Um verdadeiro desastre que está mais para o Tártaro do que para o Olimpo.

3,0

Há aproximadamente dois anos, ao sair da sessão de Fúria de Titãs (Clash of the Titans, 2010), lembro que não senti raiva por ver um filme ruim. Senti indiferença. Era o tipo de produção genérica, insossa, que tendia a desaparecer de nossa mente pouco após a sessão, como se jamais tivessem existido. E foi o que ocorreu. É um filme do qual tenho pouca lembrança, mesmo assistindo-o há não muito tempo. Na realidade, são apenas duas as memórias da refilmagem do cultuado filme de 1981: o sentimento de ter sido roubado com a tenebrosa conversão para o 3D e a frase “Release the Kraken”, que, independente da qualidade do filme, conseguiu um lugar na cultura pop.

Já não posso dizer o mesmo, porém, da sequência. Fúria de Titãs 2 (Wrath of the Titans, 2012) é o típico integrante do primeiro grupo citado acima: um filme realizado de forma tão caótica e desinteressada pelos envolvidos que é capaz de gerar raiva em qualquer espectador com um mínimo de exigência – ainda que estes sejam poucos nas plateias hoje em dia. Dirigido por Jonathan Liebesman, o “gênio” por trás de “obras-primas” como O Massacre da Serra Elétrica (Texas Chainsaw Massacre: The Beginning, 2006) e Invasão do Mundo: Batalha de Los Angeles (Battle Los Angeles, 2011), a produção não possui uma única qualidade narrativa, deixando de lado qualquer tentativa de criar história e personagens para preencher a tela com cenas de ação sem propósito e toneladas de efeitos especiais, estes sim, de primeiro nível.

Como mencionei os efeitos, vamos, antes de começar a desancar o filme, às suas poucas e relativas qualidades. Sim, o trabalho digital em Fúria de Titãs 2 é impressionante, mas isso é o mínimo de que se espera de uma superprodução no qual os efeitos são o grande atrativo. Além disso, sem a construção de uma narrativa, as intermináveis correrias e explosões acabam por se tornar enfadonhas – e o cansativo clímax do filme, no combate com Cronos, é o principal exemplo disso. Da mesma forma, o 3D aqui é infinitamente melhor do que o de seu predecessor, porém Liebesman utiliza-o como a maioria dos cineastas deslumbrados com a nova tecnologia: como uma forma de “jogar” coisas na cara do espectador, não de criar uma experiência diferenciada que seja um complemento à narrativa (são diversos os planos criados com o único objetivo de fazer elementos saltarem da tela).

## Instruções da tarefa:
Retome a crítica sobre o filme Fúria de Titãs 2 e escreva o trecho que vem logo após o último parágrafo do texto apresentado.

## Segmento do material:

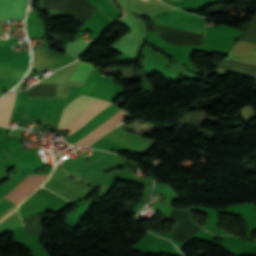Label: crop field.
<instances>
[{"instance_id":"crop-field-1","label":"crop field","mask_w":256,"mask_h":256,"mask_svg":"<svg viewBox=\"0 0 256 256\" xmlns=\"http://www.w3.org/2000/svg\"><path fill=\"white\" fill-rule=\"evenodd\" d=\"M95 100H97V98L81 95L77 99L69 103L67 106H65L57 129H60L61 127H63L66 123H68L76 115L82 112ZM110 104L111 103L101 101L98 99L61 129L71 130L69 133L71 134L74 130H76L81 125L86 123L88 120H90L92 117H94L96 114H98L100 111H102L104 108H106ZM127 116H128L127 113L121 111L113 115L112 117H110L108 120H106L104 123H102L93 131L102 135L107 131H109L110 129L114 128L116 125H118L120 121L127 118ZM93 131L74 145L86 147L101 136Z\"/></svg>"},{"instance_id":"crop-field-2","label":"crop field","mask_w":256,"mask_h":256,"mask_svg":"<svg viewBox=\"0 0 256 256\" xmlns=\"http://www.w3.org/2000/svg\"><path fill=\"white\" fill-rule=\"evenodd\" d=\"M67 98H27L23 119L57 127Z\"/></svg>"},{"instance_id":"crop-field-3","label":"crop field","mask_w":256,"mask_h":256,"mask_svg":"<svg viewBox=\"0 0 256 256\" xmlns=\"http://www.w3.org/2000/svg\"><path fill=\"white\" fill-rule=\"evenodd\" d=\"M104 137L141 154H145L154 144V142L129 134L118 127L111 130Z\"/></svg>"},{"instance_id":"crop-field-4","label":"crop field","mask_w":256,"mask_h":256,"mask_svg":"<svg viewBox=\"0 0 256 256\" xmlns=\"http://www.w3.org/2000/svg\"><path fill=\"white\" fill-rule=\"evenodd\" d=\"M152 22L157 25H163V26L174 27V28L190 30V31H195V32H201V33H203L205 30V27H203V26L182 23V22L165 19V18H160V17H153Z\"/></svg>"},{"instance_id":"crop-field-5","label":"crop field","mask_w":256,"mask_h":256,"mask_svg":"<svg viewBox=\"0 0 256 256\" xmlns=\"http://www.w3.org/2000/svg\"><path fill=\"white\" fill-rule=\"evenodd\" d=\"M15 94H16V92L15 93H11L10 97H9V94H8L7 96H5L2 99H0V125L2 124L4 112H5L7 101H8V97H9L7 109H6L4 120H3V124H2V125H6V126L8 125L10 114H11V110H12V106H13V102H14V98H15Z\"/></svg>"},{"instance_id":"crop-field-6","label":"crop field","mask_w":256,"mask_h":256,"mask_svg":"<svg viewBox=\"0 0 256 256\" xmlns=\"http://www.w3.org/2000/svg\"><path fill=\"white\" fill-rule=\"evenodd\" d=\"M92 67L93 65L80 62L79 66L77 67L76 71L72 75L71 79L84 82V80L90 73Z\"/></svg>"},{"instance_id":"crop-field-7","label":"crop field","mask_w":256,"mask_h":256,"mask_svg":"<svg viewBox=\"0 0 256 256\" xmlns=\"http://www.w3.org/2000/svg\"><path fill=\"white\" fill-rule=\"evenodd\" d=\"M16 211V209H14L13 211H11L10 213H8L5 217H3L1 220H0V222L3 220V219H5L6 217H8L9 215H11L13 212H15Z\"/></svg>"}]
</instances>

## Resposta da tarefa:
E pronto. São esses os aspectos positivos de Fúria de Titãs 2. O resto é um absurdo cinematográfico, um verdadeiro atentado a qualquer cineasta ou roteirista que se esforça para respeitar seu público. Para começar, Liebesman e seus escritores Dan Mazeau e David Johnson não se dignam a realizar qualquer apresentação ou contextualização da história e dos personagens. Em três ou quatro minutos, Fúria de Titãs 2 já joga na tela a sua primeira cena de ação. Vocês podem pensar: “Ah, mas ele deve começar assim para prender a atenção da plateia e depois começar a história”. Tolinhos. Para se ter uma ideia, um dos pontos principais da “trama” de Fúria de Titãs 2 é a relação entre Perseu e seu filho Hélio: é, pelo pouco que se pode compreender, uma das motivações do protagonista. No entanto, os dois dividem uma única cena de poucos segundos no início do filme e depois Perseu já parte em sua jornada. Ou seja, não há um mínimo desenvolvimento da relação entre eles para que a plateia possa criar alguma espécie de identificação – se Hélio fosse um moleque qualquer, não faria diferença.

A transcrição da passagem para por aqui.